**PROBLEM REQUIREMENTS:**
Extract the listing below in full, unchanged.

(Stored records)
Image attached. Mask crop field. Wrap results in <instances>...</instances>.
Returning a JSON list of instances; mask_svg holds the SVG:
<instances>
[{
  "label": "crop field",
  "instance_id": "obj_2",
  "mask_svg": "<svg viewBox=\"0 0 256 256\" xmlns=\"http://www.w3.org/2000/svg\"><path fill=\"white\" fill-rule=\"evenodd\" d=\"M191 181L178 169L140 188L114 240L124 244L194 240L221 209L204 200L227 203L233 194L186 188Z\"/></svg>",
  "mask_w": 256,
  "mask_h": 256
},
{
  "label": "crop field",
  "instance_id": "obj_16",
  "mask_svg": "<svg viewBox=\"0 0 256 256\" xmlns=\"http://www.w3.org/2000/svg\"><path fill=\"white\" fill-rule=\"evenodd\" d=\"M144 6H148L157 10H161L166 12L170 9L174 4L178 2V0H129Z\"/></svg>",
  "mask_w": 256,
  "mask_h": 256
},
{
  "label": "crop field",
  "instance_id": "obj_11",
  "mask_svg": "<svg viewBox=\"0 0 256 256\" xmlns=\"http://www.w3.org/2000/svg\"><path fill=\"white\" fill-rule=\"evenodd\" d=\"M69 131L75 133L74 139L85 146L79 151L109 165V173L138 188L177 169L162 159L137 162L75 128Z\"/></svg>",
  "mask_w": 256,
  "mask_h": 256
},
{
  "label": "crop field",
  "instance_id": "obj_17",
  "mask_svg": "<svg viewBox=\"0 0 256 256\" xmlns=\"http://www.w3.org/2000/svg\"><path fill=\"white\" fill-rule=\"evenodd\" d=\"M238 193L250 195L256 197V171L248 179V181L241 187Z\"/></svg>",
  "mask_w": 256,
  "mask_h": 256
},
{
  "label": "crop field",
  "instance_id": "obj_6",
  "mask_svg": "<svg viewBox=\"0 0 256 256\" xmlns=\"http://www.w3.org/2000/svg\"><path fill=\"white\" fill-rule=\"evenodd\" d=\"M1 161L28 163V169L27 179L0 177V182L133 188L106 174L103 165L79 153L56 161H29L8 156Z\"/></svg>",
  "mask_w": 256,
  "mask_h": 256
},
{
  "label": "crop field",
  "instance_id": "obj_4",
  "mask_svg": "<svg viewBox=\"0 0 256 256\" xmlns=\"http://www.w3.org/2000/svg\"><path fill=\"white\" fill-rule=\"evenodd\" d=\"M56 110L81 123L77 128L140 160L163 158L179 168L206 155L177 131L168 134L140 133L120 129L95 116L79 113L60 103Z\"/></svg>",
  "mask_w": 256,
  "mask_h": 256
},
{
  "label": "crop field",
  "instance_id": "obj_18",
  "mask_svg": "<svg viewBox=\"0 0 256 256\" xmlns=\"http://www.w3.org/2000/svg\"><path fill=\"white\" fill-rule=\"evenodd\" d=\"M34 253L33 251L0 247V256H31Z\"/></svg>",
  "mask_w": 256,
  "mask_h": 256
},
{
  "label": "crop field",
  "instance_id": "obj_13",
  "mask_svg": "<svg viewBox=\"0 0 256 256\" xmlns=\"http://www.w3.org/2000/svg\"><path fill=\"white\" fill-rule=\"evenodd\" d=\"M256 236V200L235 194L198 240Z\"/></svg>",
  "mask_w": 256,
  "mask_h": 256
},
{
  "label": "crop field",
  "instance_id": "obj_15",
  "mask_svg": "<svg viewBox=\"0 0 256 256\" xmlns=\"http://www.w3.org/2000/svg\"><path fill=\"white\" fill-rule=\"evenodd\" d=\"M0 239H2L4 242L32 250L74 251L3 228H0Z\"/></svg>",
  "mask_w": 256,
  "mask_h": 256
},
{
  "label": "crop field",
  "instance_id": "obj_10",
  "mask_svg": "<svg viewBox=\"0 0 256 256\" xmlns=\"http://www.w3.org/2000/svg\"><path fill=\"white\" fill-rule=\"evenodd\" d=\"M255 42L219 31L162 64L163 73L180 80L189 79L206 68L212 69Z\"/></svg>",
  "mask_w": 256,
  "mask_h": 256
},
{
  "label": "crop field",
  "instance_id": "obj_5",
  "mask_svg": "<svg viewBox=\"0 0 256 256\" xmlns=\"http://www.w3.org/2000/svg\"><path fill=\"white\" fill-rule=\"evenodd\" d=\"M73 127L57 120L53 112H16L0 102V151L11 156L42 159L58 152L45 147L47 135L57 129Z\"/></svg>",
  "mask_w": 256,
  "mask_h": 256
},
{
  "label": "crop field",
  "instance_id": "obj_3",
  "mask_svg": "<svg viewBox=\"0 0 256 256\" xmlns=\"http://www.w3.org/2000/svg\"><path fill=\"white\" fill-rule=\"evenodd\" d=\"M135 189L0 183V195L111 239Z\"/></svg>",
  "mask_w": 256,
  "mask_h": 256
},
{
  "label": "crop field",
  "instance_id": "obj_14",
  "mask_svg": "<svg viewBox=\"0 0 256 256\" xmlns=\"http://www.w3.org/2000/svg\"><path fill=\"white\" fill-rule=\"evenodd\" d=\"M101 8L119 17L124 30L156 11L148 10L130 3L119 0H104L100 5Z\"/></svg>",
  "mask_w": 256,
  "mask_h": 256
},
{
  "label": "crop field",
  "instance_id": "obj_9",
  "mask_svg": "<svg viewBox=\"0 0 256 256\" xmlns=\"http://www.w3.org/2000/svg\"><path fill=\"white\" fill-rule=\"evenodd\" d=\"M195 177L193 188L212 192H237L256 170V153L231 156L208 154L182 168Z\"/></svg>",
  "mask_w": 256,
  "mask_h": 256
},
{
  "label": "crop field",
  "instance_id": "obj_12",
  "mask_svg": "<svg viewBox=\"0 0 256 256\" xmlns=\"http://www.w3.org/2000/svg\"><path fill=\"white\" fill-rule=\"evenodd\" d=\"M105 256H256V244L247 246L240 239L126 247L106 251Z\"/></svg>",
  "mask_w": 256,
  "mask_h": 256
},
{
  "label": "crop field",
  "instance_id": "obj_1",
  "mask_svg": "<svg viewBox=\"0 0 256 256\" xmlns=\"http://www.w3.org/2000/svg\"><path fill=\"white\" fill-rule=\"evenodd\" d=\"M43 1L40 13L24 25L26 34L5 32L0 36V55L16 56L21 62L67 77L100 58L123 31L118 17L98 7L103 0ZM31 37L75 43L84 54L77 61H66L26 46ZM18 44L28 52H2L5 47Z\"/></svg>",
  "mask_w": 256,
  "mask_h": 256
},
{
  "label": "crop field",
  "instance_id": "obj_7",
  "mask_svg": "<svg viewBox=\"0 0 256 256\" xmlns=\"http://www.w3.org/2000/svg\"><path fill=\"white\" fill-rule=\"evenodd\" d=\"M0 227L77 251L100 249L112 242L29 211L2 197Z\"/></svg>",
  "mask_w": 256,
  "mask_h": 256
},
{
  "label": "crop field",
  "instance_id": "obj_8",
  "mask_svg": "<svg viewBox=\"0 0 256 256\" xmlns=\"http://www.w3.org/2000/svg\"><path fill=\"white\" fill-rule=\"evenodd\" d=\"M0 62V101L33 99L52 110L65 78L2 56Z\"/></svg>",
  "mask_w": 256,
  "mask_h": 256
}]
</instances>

**SOLUTION:**
Image attached. Mask crop field. Wrap results in <instances>...</instances>.
Returning a JSON list of instances; mask_svg holds the SVG:
<instances>
[{
  "label": "crop field",
  "instance_id": "obj_2",
  "mask_svg": "<svg viewBox=\"0 0 256 256\" xmlns=\"http://www.w3.org/2000/svg\"><path fill=\"white\" fill-rule=\"evenodd\" d=\"M191 181L178 169L140 188L114 240L124 244L194 240L221 209L204 200L227 203L233 194L186 188Z\"/></svg>",
  "mask_w": 256,
  "mask_h": 256
},
{
  "label": "crop field",
  "instance_id": "obj_16",
  "mask_svg": "<svg viewBox=\"0 0 256 256\" xmlns=\"http://www.w3.org/2000/svg\"><path fill=\"white\" fill-rule=\"evenodd\" d=\"M144 6H148L157 10H161L166 12L170 9L174 4L178 2V0H129Z\"/></svg>",
  "mask_w": 256,
  "mask_h": 256
},
{
  "label": "crop field",
  "instance_id": "obj_11",
  "mask_svg": "<svg viewBox=\"0 0 256 256\" xmlns=\"http://www.w3.org/2000/svg\"><path fill=\"white\" fill-rule=\"evenodd\" d=\"M69 131L75 133L74 139L85 146L79 151L109 165V173L138 188L177 169L162 159L137 162L75 128Z\"/></svg>",
  "mask_w": 256,
  "mask_h": 256
},
{
  "label": "crop field",
  "instance_id": "obj_17",
  "mask_svg": "<svg viewBox=\"0 0 256 256\" xmlns=\"http://www.w3.org/2000/svg\"><path fill=\"white\" fill-rule=\"evenodd\" d=\"M238 193L250 195L256 197V171L248 179V181L241 187Z\"/></svg>",
  "mask_w": 256,
  "mask_h": 256
},
{
  "label": "crop field",
  "instance_id": "obj_6",
  "mask_svg": "<svg viewBox=\"0 0 256 256\" xmlns=\"http://www.w3.org/2000/svg\"><path fill=\"white\" fill-rule=\"evenodd\" d=\"M1 161L28 163V169L27 179L0 177V182L133 188L106 174L103 165L79 153L56 161H29L8 156Z\"/></svg>",
  "mask_w": 256,
  "mask_h": 256
},
{
  "label": "crop field",
  "instance_id": "obj_4",
  "mask_svg": "<svg viewBox=\"0 0 256 256\" xmlns=\"http://www.w3.org/2000/svg\"><path fill=\"white\" fill-rule=\"evenodd\" d=\"M56 110L81 123L77 128L140 160L163 158L179 168L206 155L177 131L168 134L140 133L120 129L95 116L79 113L60 103Z\"/></svg>",
  "mask_w": 256,
  "mask_h": 256
},
{
  "label": "crop field",
  "instance_id": "obj_18",
  "mask_svg": "<svg viewBox=\"0 0 256 256\" xmlns=\"http://www.w3.org/2000/svg\"><path fill=\"white\" fill-rule=\"evenodd\" d=\"M34 253L33 251L0 247V256H31Z\"/></svg>",
  "mask_w": 256,
  "mask_h": 256
},
{
  "label": "crop field",
  "instance_id": "obj_13",
  "mask_svg": "<svg viewBox=\"0 0 256 256\" xmlns=\"http://www.w3.org/2000/svg\"><path fill=\"white\" fill-rule=\"evenodd\" d=\"M256 236V200L235 194L198 240Z\"/></svg>",
  "mask_w": 256,
  "mask_h": 256
},
{
  "label": "crop field",
  "instance_id": "obj_15",
  "mask_svg": "<svg viewBox=\"0 0 256 256\" xmlns=\"http://www.w3.org/2000/svg\"><path fill=\"white\" fill-rule=\"evenodd\" d=\"M0 239H2L4 242L32 250L74 251L3 228H0Z\"/></svg>",
  "mask_w": 256,
  "mask_h": 256
},
{
  "label": "crop field",
  "instance_id": "obj_10",
  "mask_svg": "<svg viewBox=\"0 0 256 256\" xmlns=\"http://www.w3.org/2000/svg\"><path fill=\"white\" fill-rule=\"evenodd\" d=\"M255 42L219 31L162 64L163 73L180 80L189 79L206 68L212 69Z\"/></svg>",
  "mask_w": 256,
  "mask_h": 256
},
{
  "label": "crop field",
  "instance_id": "obj_5",
  "mask_svg": "<svg viewBox=\"0 0 256 256\" xmlns=\"http://www.w3.org/2000/svg\"><path fill=\"white\" fill-rule=\"evenodd\" d=\"M73 127L57 120L53 112H16L0 102V151L11 156L42 159L58 152L45 147L47 135L57 129Z\"/></svg>",
  "mask_w": 256,
  "mask_h": 256
},
{
  "label": "crop field",
  "instance_id": "obj_3",
  "mask_svg": "<svg viewBox=\"0 0 256 256\" xmlns=\"http://www.w3.org/2000/svg\"><path fill=\"white\" fill-rule=\"evenodd\" d=\"M135 189L0 183V195L111 239Z\"/></svg>",
  "mask_w": 256,
  "mask_h": 256
},
{
  "label": "crop field",
  "instance_id": "obj_14",
  "mask_svg": "<svg viewBox=\"0 0 256 256\" xmlns=\"http://www.w3.org/2000/svg\"><path fill=\"white\" fill-rule=\"evenodd\" d=\"M101 8L119 17L124 30L156 11L148 10L130 3L119 0H104L100 5Z\"/></svg>",
  "mask_w": 256,
  "mask_h": 256
},
{
  "label": "crop field",
  "instance_id": "obj_9",
  "mask_svg": "<svg viewBox=\"0 0 256 256\" xmlns=\"http://www.w3.org/2000/svg\"><path fill=\"white\" fill-rule=\"evenodd\" d=\"M195 177L193 188L212 192H237L256 170V153L231 156L208 154L182 168Z\"/></svg>",
  "mask_w": 256,
  "mask_h": 256
},
{
  "label": "crop field",
  "instance_id": "obj_12",
  "mask_svg": "<svg viewBox=\"0 0 256 256\" xmlns=\"http://www.w3.org/2000/svg\"><path fill=\"white\" fill-rule=\"evenodd\" d=\"M105 256H256V244L247 246L240 239L126 247L106 251Z\"/></svg>",
  "mask_w": 256,
  "mask_h": 256
},
{
  "label": "crop field",
  "instance_id": "obj_1",
  "mask_svg": "<svg viewBox=\"0 0 256 256\" xmlns=\"http://www.w3.org/2000/svg\"><path fill=\"white\" fill-rule=\"evenodd\" d=\"M43 1L40 13L24 25L26 34L5 32L0 36V55L16 56L21 62L67 77L100 58L123 31L118 17L98 7L103 0ZM31 37L75 43L84 54L77 61H66L26 46ZM18 44L28 52H2L5 47Z\"/></svg>",
  "mask_w": 256,
  "mask_h": 256
},
{
  "label": "crop field",
  "instance_id": "obj_7",
  "mask_svg": "<svg viewBox=\"0 0 256 256\" xmlns=\"http://www.w3.org/2000/svg\"><path fill=\"white\" fill-rule=\"evenodd\" d=\"M0 227L77 251L100 249L112 242L29 211L2 197Z\"/></svg>",
  "mask_w": 256,
  "mask_h": 256
},
{
  "label": "crop field",
  "instance_id": "obj_8",
  "mask_svg": "<svg viewBox=\"0 0 256 256\" xmlns=\"http://www.w3.org/2000/svg\"><path fill=\"white\" fill-rule=\"evenodd\" d=\"M0 62V101L33 99L52 110L65 78L2 56Z\"/></svg>",
  "mask_w": 256,
  "mask_h": 256
}]
</instances>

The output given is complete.